The chain, which has 132 locations in the five boroughs, said it will lose about $2 billion in annual revenue by losing smokes. Some CVS customers Wednesdaysaid they didn’t have any problem with the change. Joe Dasaro, 57, a former smoker from Brooklyn, said if people really want to get a pack, they can simply go to another store.
“It’s their choice. The people that shop at CVS have their choice to shop there,” he said.
Audrey Silk, the founder of the New York City Citizens Lobby Against Smoker Harassment, said she didn’t have any problem with a private company making the decision, but was upset that CVS became a “victim in the war against smoking.”
“Let them hang by their own petard,”she said.
Health experts and anti-smoking proponents, however, praised the move.
Former Mayor Michael Bloomberg said the decision was a common sense action that will help smokers kick the habit.
“Just as no responsible doctor would put a cigarette machine in the office lobby, no responsible pharmacy should put cigarettes behind the counter,” he said in a statement.

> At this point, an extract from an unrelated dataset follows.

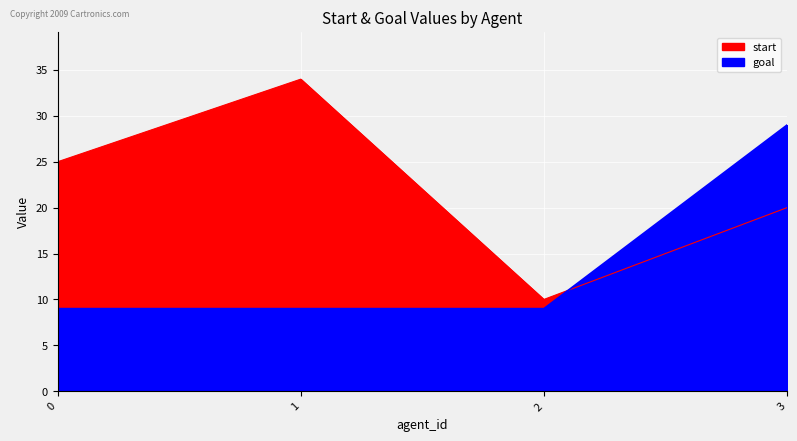

What are all the series names shown in the legend?

start, goal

The percentage of adult smokers in the city decreased from 21.5% in 2002 — before the city enacted its smoking ban in bars and restaurants — to 15.5 % two years ago, according to the city’s health department. Dr. Mary O’Sullivan, the director of the Smoking Cessation Program at Mount Sinai-St. Luke’s Hospital, acknowledged that while smokers may simply just go to the next store to get cigarettes, CVS’s move has important consequences for the entire industry.
She predicted and hoped that other pharmacy chains follow suit.

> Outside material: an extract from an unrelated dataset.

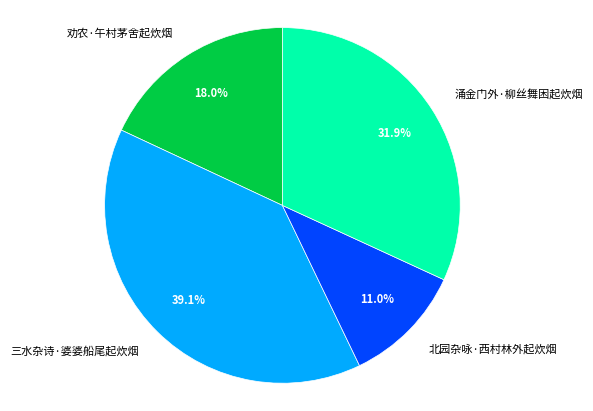

Which slice is the largest?

三水杂诗·婆婆船尾起炊烟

“It’s a cultural change. It’s a leadership statement and that is the most important thing,” she said.
Rite Aid said it would evaluate its product offering to meet the needs of its customers but stressed that it sells both tobacco and smoking cessation products in all of its stores. Duane Reade and its parent company Walgreens, didn’t return messages for comment.
Deputy Commissioner for Health Promotion and Disease Prevention Dr. Susan Kansagra said removing any visible images of cigarettes in stores not only stops people from buying them impulsively, it helps recovering smokers buy products that will help them stop from lighting up.
“We are changing the environment to make sure that they have a more healthy choice,” she said.